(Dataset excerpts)
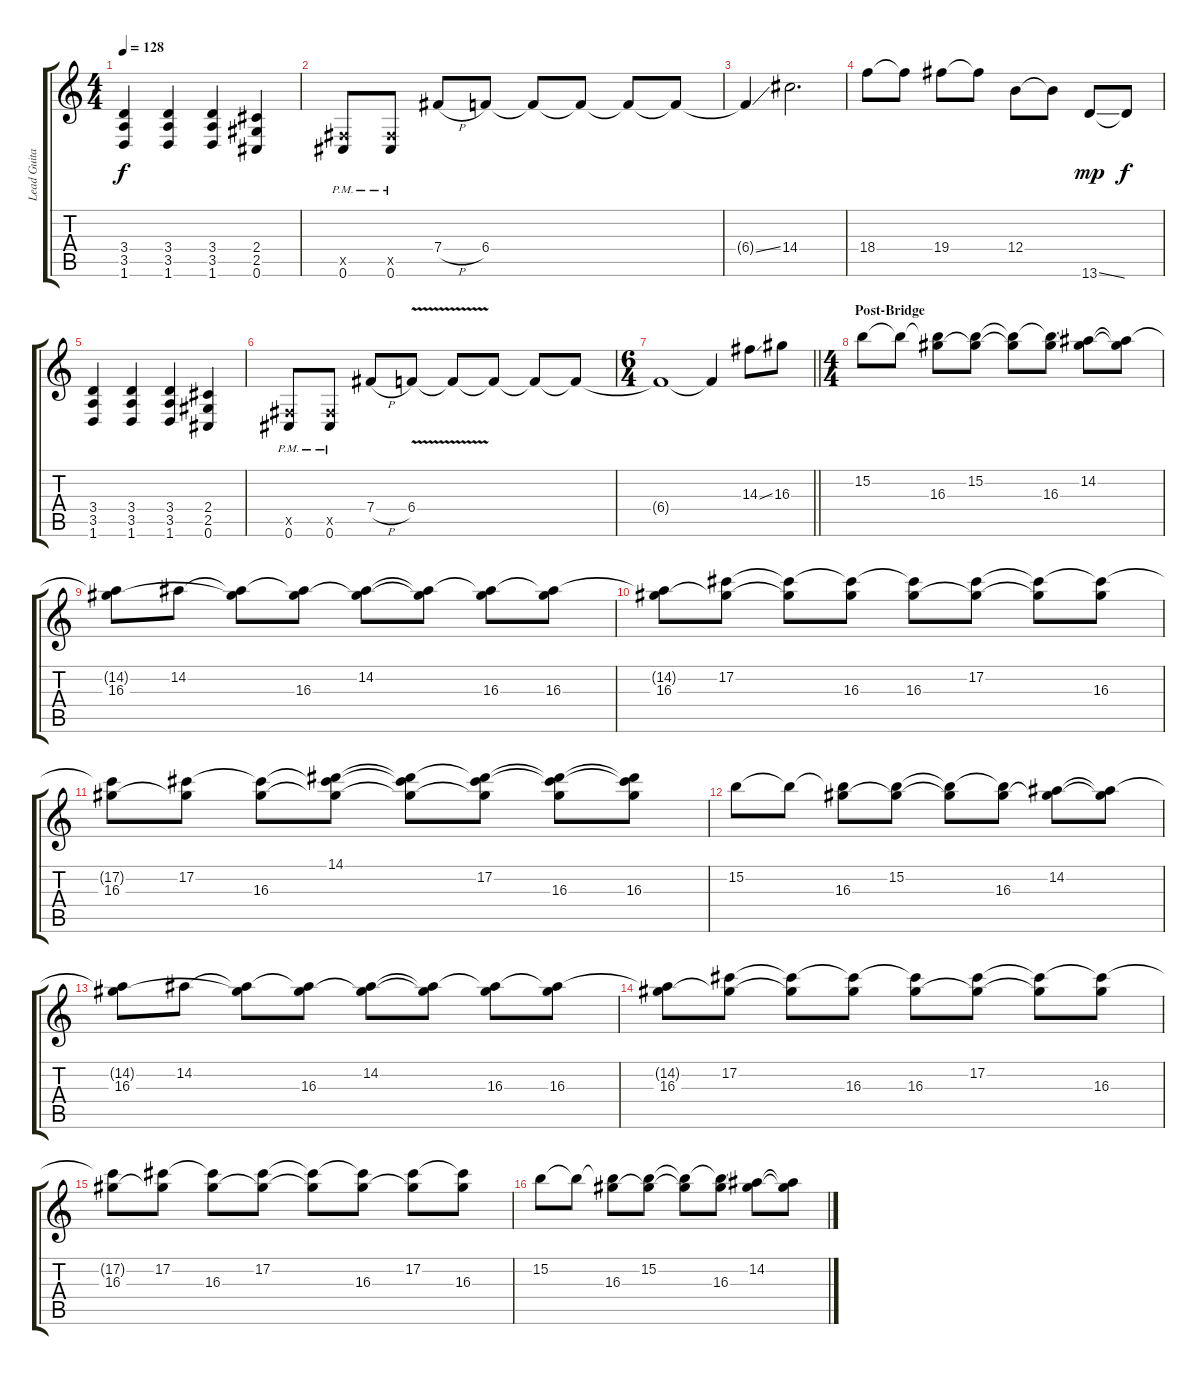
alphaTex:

\track ("Lead Guitar (Dist.)" "Lead Guita") {instrument distortionguitar}
\staff {score tabs}
\tuning (Db4 Ab3 E3 B2 Gb2 Db2) {hide}
\ts (4 4)
\tempo 128
\clef g2
\ks c
(3.4 3.5 1.6).4{dy f} (3.4 3.5 1.6).4 (3.4 3.5 1.6).4 (2.4 2.5 0.6).4 |
(0.5{x} 0.6{pm}).8 (0.5{x} 0.6{pm}).8 7.4{h}.8 6.4.8 6.4{t}.8 6.4{t}.8 6.4{t}.8 6.4{t}.8 |
6.4{ss t}.4 14.4.2{d} |
18.4.8 18.4{t}.8 19.4.8 19.4{t}.8 12.4.8 12.4{t}.8 13.6{ss}.8{dy mp} 13.6{t}.8{dy f} |
(3.4 3.5 1.6).4 (3.4 3.5 1.6).4 (3.4 3.5 1.6).4 (2.4 2.5 0.6).4 |
(0.5{x} 0.6{pm}).8 (0.5{x} 0.6{pm}).8 7.4{h}.8 6.4{v}.8 6.4{t}.8 6.4{t}.8 6.4{t}.8 6.4{t}.8 |
\ts (6 4)
\barLineRight lightlight
6.4{t}.1 6.4{t}.4 14.3{ss}.8 16.3.8 |
\ts (4 4)
\section ("" "Post-Bridge")
15.2.8 15.2{t}.8 (15.2{t} 16.3).8 (15.2 16.3{t}).8 (15.2{t} 16.3{t}).8 (15.2{t} 16.3).8 (14.2 16.3{t}).8 (14.2{t} 16.3{t}).8 |
(14.2{t} 16.3).8 14.2.8 (14.2{t} 16.3{t}).8 (14.2{t} 16.3).8 (14.2 16.3{t}).8 (14.2{t} 16.3{t}).8 (14.2{t} 16.3).8 (14.2{t} 16.3).8 |
(14.2{t} 16.3).8 (17.2 16.3{t}).8 (17.2{t} 16.3{t}).8 (17.2{t} 16.3).8 (17.2{t} 16.3).8 (17.2 16.3{t}).8 (17.2{t} 16.3{t}).8 (17.2{t} 16.3).8 |
(17.2{t} 16.3).8 (17.2 16.3{t}).8 (17.2{t} 16.3).8 (14.1 17.2{t} 16.3{t}).8 (14.1{t} 17.2{t} 16.3{t}).8 (14.1{t} 17.2 16.3{t}).8 (14.1{t} 17.2{t} 16.3).8 (14.1{t} 17.2{t} 16.3).8 |
15.2.8 15.2{t}.8 (15.2{t} 16.3).8 (15.2 16.3{t}).8 (15.2{t} 16.3{t}).8 (15.2{t} 16.3).8 (14.2 16.3{t}).8 (14.2{t} 16.3{t}).8 |
(14.2{t} 16.3).8 14.2.8 (14.2{t} 16.3{t}).8 (14.2{t} 16.3).8 (14.2 16.3{t}).8 (14.2{t} 16.3{t}).8 (14.2{t} 16.3).8 (14.2{t} 16.3).8 |
(14.2{t} 16.3).8 (17.2 16.3{t}).8 (17.2{t} 16.3{t}).8 (17.2{t} 16.3).8 (17.2{t} 16.3).8 (17.2 16.3{t}).8 (17.2{t} 16.3{t}).8 (17.2{t} 16.3).8 |
(17.2{t} 16.3).8 (17.2 16.3{t}).8 (17.2{t} 16.3).8 (17.2 16.3{t}).8 (17.2{t} 16.3{t}).8 (17.2{t} 16.3).8 (17.2 16.3{t}).8 (17.2{t} 16.3).8 |
15.2.8 15.2{t}.8 (15.2{t} 16.3).8 (15.2 16.3{t}).8 (15.2{t} 16.3{t}).8 (15.2{t} 16.3).8 (14.2 16.3{t}).8 (14.2{t} 16.3{t}).8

** EXERCISE PROMPT **
Write out every row again, putting "Interlude" in place of "Post-Bridge" and changing nothing else. Omit the pictures.

** OUTPUT OF THE EXERCISE **
alphaTex:

\track ("Lead Guitar (Dist.)" "Lead Guita") {instrument distortionguitar}
\staff {score tabs}
\tuning (Db4 Ab3 E3 B2 Gb2 Db2) {hide}
\ts (4 4)
\tempo 128
\clef g2
\ks c
(3.4 3.5 1.6).4{dy f} (3.4 3.5 1.6).4 (3.4 3.5 1.6).4 (2.4 2.5 0.6).4 |
(0.5{x} 0.6{pm}).8 (0.5{x} 0.6{pm}).8 7.4{h}.8 6.4.8 6.4{t}.8 6.4{t}.8 6.4{t}.8 6.4{t}.8 |
6.4{ss t}.4 14.4.2{d} |
18.4.8 18.4{t}.8 19.4.8 19.4{t}.8 12.4.8 12.4{t}.8 13.6{ss}.8{dy mp} 13.6{t}.8{dy f} |
(3.4 3.5 1.6).4 (3.4 3.5 1.6).4 (3.4 3.5 1.6).4 (2.4 2.5 0.6).4 |
(0.5{x} 0.6{pm}).8 (0.5{x} 0.6{pm}).8 7.4{h}.8 6.4{v}.8 6.4{t}.8 6.4{t}.8 6.4{t}.8 6.4{t}.8 |
\ts (6 4)
\barLineRight lightlight
6.4{t}.1 6.4{t}.4 14.3{ss}.8 16.3.8 |
\ts (4 4)
\section ("" "Interlude")
15.2.8 15.2{t}.8 (15.2{t} 16.3).8 (15.2 16.3{t}).8 (15.2{t} 16.3{t}).8 (15.2{t} 16.3).8 (14.2 16.3{t}).8 (14.2{t} 16.3{t}).8 |
(14.2{t} 16.3).8 14.2.8 (14.2{t} 16.3{t}).8 (14.2{t} 16.3).8 (14.2 16.3{t}).8 (14.2{t} 16.3{t}).8 (14.2{t} 16.3).8 (14.2{t} 16.3).8 |
(14.2{t} 16.3).8 (17.2 16.3{t}).8 (17.2{t} 16.3{t}).8 (17.2{t} 16.3).8 (17.2{t} 16.3).8 (17.2 16.3{t}).8 (17.2{t} 16.3{t}).8 (17.2{t} 16.3).8 |
(17.2{t} 16.3).8 (17.2 16.3{t}).8 (17.2{t} 16.3).8 (14.1 17.2{t} 16.3{t}).8 (14.1{t} 17.2{t} 16.3{t}).8 (14.1{t} 17.2 16.3{t}).8 (14.1{t} 17.2{t} 16.3).8 (14.1{t} 17.2{t} 16.3).8 |
15.2.8 15.2{t}.8 (15.2{t} 16.3).8 (15.2 16.3{t}).8 (15.2{t} 16.3{t}).8 (15.2{t} 16.3).8 (14.2 16.3{t}).8 (14.2{t} 16.3{t}).8 |
(14.2{t} 16.3).8 14.2.8 (14.2{t} 16.3{t}).8 (14.2{t} 16.3).8 (14.2 16.3{t}).8 (14.2{t} 16.3{t}).8 (14.2{t} 16.3).8 (14.2{t} 16.3).8 |
(14.2{t} 16.3).8 (17.2 16.3{t}).8 (17.2{t} 16.3{t}).8 (17.2{t} 16.3).8 (17.2{t} 16.3).8 (17.2 16.3{t}).8 (17.2{t} 16.3{t}).8 (17.2{t} 16.3).8 |
(17.2{t} 16.3).8 (17.2 16.3{t}).8 (17.2{t} 16.3).8 (17.2 16.3{t}).8 (17.2{t} 16.3{t}).8 (17.2{t} 16.3).8 (17.2 16.3{t}).8 (17.2{t} 16.3).8 |
15.2.8 15.2{t}.8 (15.2{t} 16.3).8 (15.2 16.3{t}).8 (15.2{t} 16.3{t}).8 (15.2{t} 16.3).8 (14.2 16.3{t}).8 (14.2{t} 16.3{t}).8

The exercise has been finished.